Problem to work on - Reproduce every row below word for word, leaving out the pictures.

Images of plotted data -
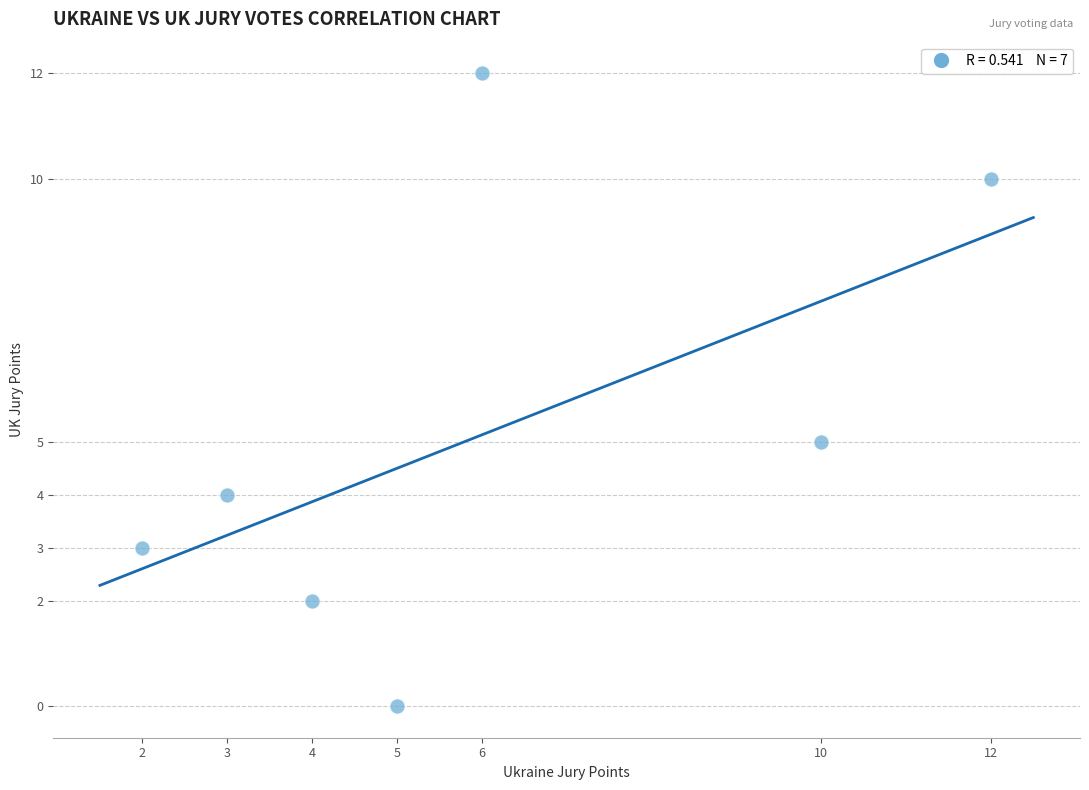

What is the average X value?

6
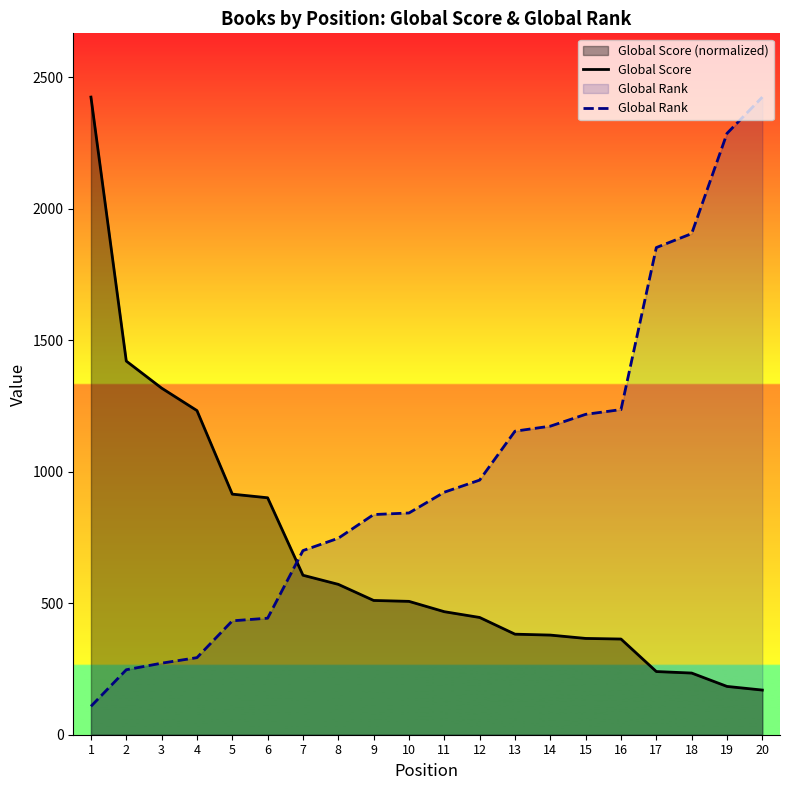

Which series has the largest total across all categories?

Global Rank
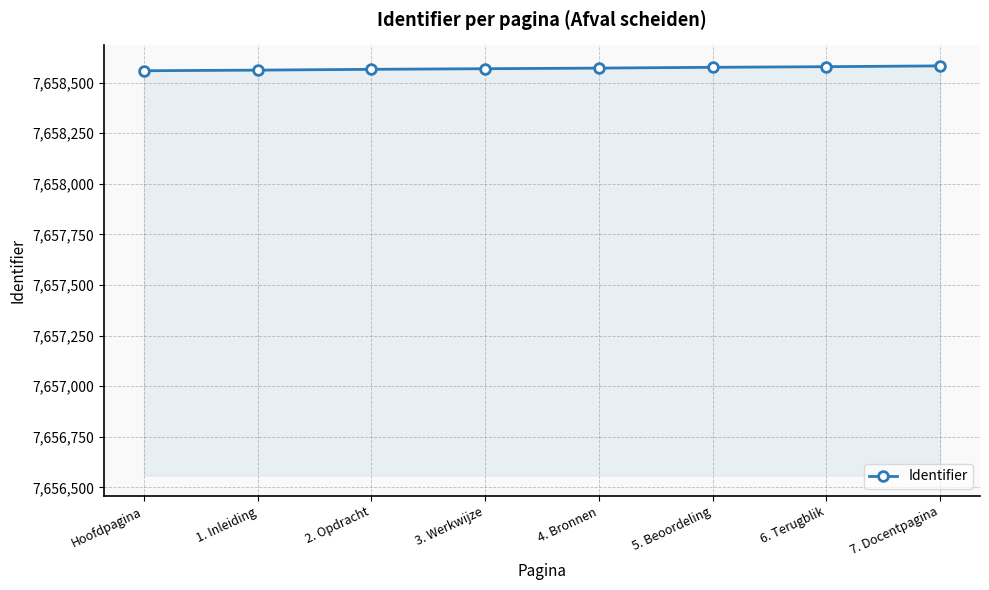

What is the value of the 3rd point from the left?

7658566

Response area -
What is the average X value?

6

Which series has the largest total across all categories?

Global Rank

What is the value of the 3rd point from the left?

7658566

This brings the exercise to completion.